AI-based Document Classification Firm Concentric Emerges From Stealth
Concentric Emerges from Stealth with AI Document Classification Product and $7.5 Million Seed Funding
Unstructured documents — especially those that have been given wrong or no sensitivity classification — are among the most difficult assets for any enterprise to track and secure. Problems come from staff inappropriately sharing and insecurely storing documents. Ensuing threats go beyond the compliance concern of leaking personal data, and include the danger of sensitive commercial data falling into the wrong hands.
San Jose-California based Concentric has emerged from stealth with the availability of a new deep learning solution called Semantic Intelligence. It uses language analysis to determine the sensitivity of individual documents to help solve and prevent this problem. At the same time, Concentric has raised $7.5 million seed funding from Clear Ventures, Engineering Capital, Homebrew and Core Ventures. Concentric was founded in 2018.

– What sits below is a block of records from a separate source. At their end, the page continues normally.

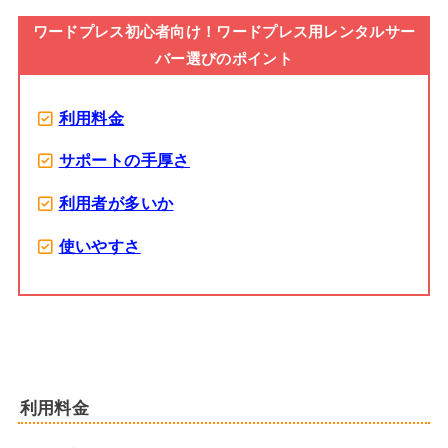
ワードプレス初心者向け！ワードプレス用レンタルサー
バー選びのポイント
利用料金
サポートの手厚さ
利用者が多いか
使いやすさ
利用料金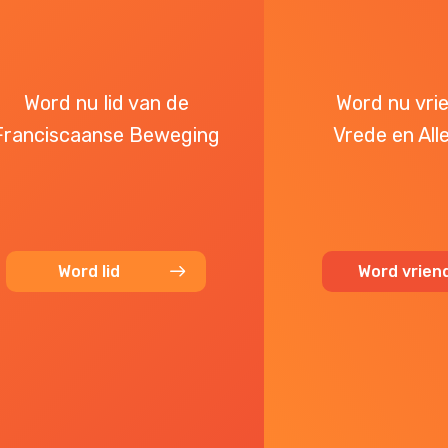
Word nu lid van de
Word nu vri
Franciscaanse Beweging
Vrede en All
Word lid
Word vrien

In a separate report (PDF) published January 29, 2020, Concentric provides the result of analyzing 26 million unstructured documents from companies in the technology, financial and healthcare sectors. It found that each company has just short of 10 million unstructured documents. Each employee owns almost 2,000 documents. Among these, each employee owns 253 business critical documents — and among these, 38 documents per employee are at risk. Over 627,000 source code files and over 1 million trading files were also found.

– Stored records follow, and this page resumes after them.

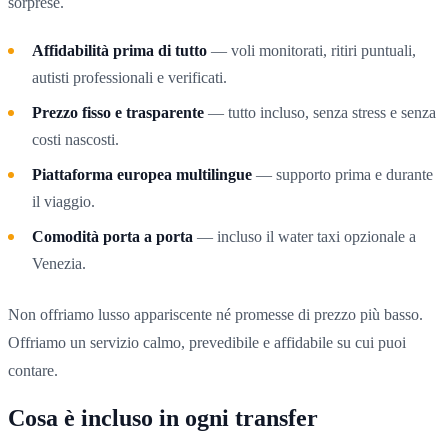
sorprese.
Affidabilità prima di tutto
— voli monitorati, ritiri puntuali,
autisti professionali e verificati.
Prezzo fisso e trasparente
— tutto incluso, senza stress e senza
costi nascosti.
Piattaforma europea multilingue
— supporto prima e durante
il viaggio.
Comodità porta a porta
— incluso il water taxi opzionale a
Venezia.
Non offriamo lusso appariscente né promesse di prezzo più basso.
Offriamo un servizio calmo, prevedibile e affidabile su cui puoi
contare.
Cosa è incluso in ogni transfer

But Concentric did not simply find files that were at risk, it found files that were actually risked. Per employee, five business critical documents were erroneously shared with an external party. Twenty-one were improperly shared with other groups. Nine were erroneously shared with internal users. And three business critical documents were wrongly classified.
Manual classification of this volume of documents requires extensive staff training and is prone to error. Manual classification done in arrears is so costly and time-consuming that it is a project often delayed, sometimes indefinitely. Existing automated rule-based methods of searching documents for key words or phrases leads to large numbers of false positives, causing many documents to be over-classified and reducing the general availability of data to the company.
Concentric brings deep learning language analysis that can analyze context. It can tell the difference, for example, between a personal email quoting the dollar-value of a home, and the dollar-figure quoted in sales or M&A documents.
“Discovering and protecting unstructured data is a huge problem,” Concentric CEO and founder Karthik Krishnan told SecurityWeek. “The challenge is that this data is complex: contracts, NDAs, source code, design documents, and so on. Traditional methods of discovery have relied on using word patterns, but this lacks the context to be able to accurately classify the document. The result is that most companies don’t know where their high value assets are.”
Meanwhile, he continued, “deep learning has progressed to the point where it can both solve problems at scale and do it with a degree of precision. What we have built is a system that uses a deep learning language model to develop a semantic level of understanding of the context. We can look at both the words and how they are used within the broader context of a document to understand the meaning. This allows us, in a completely unsupervised manner, to build thematic groups, putting contracts, design documents, NDAs into their own groups.”
By then analyzing and comparing documents within their groups, he explained, the Semantic Intelligence product can understand “how the data has been identified or classified or shared across the business units to provide a risk-based view over that data. The idea is that business-critical data combined with how it has been shared, whether it has been shared with the right sets of people, provides a view into the risk. We could compare a design document with another design document and look for signs of risky sharing where a document might have been shared inappropriately. This is all autonomously derived without a single rule or regular expression or a policy function that needs to be defined up front. It’s all driven by the thematic groupings that we build using our deep learning models. The goal is to help companies discover and protect their unstructured data.”
Semantic Intelligence uncovers, categorizes and classifies the documents, and allows IT and security teams to monitor data security with timely information and risk visualizations that drill down into the at-risk documents. The solution also integrates with major third-party security and data stores to help customers leverage the security investments they already have in place.
“Businesses understand the importance of protecting their critical assets, and yet, despite their best efforts, an extreme amount of data is left unsecured, unidentified, misclassified and at risk,” said Krishnan. “Unstructured data is currently copious and dispersed, and it includes an alarming amount of business-critical information. It’s a target for cybercriminals and can be a pitfall for regulatory compliance, but securing it is incredibly difficult. It’s the data challenge of our digital generation that we’re laser-focused on solving.”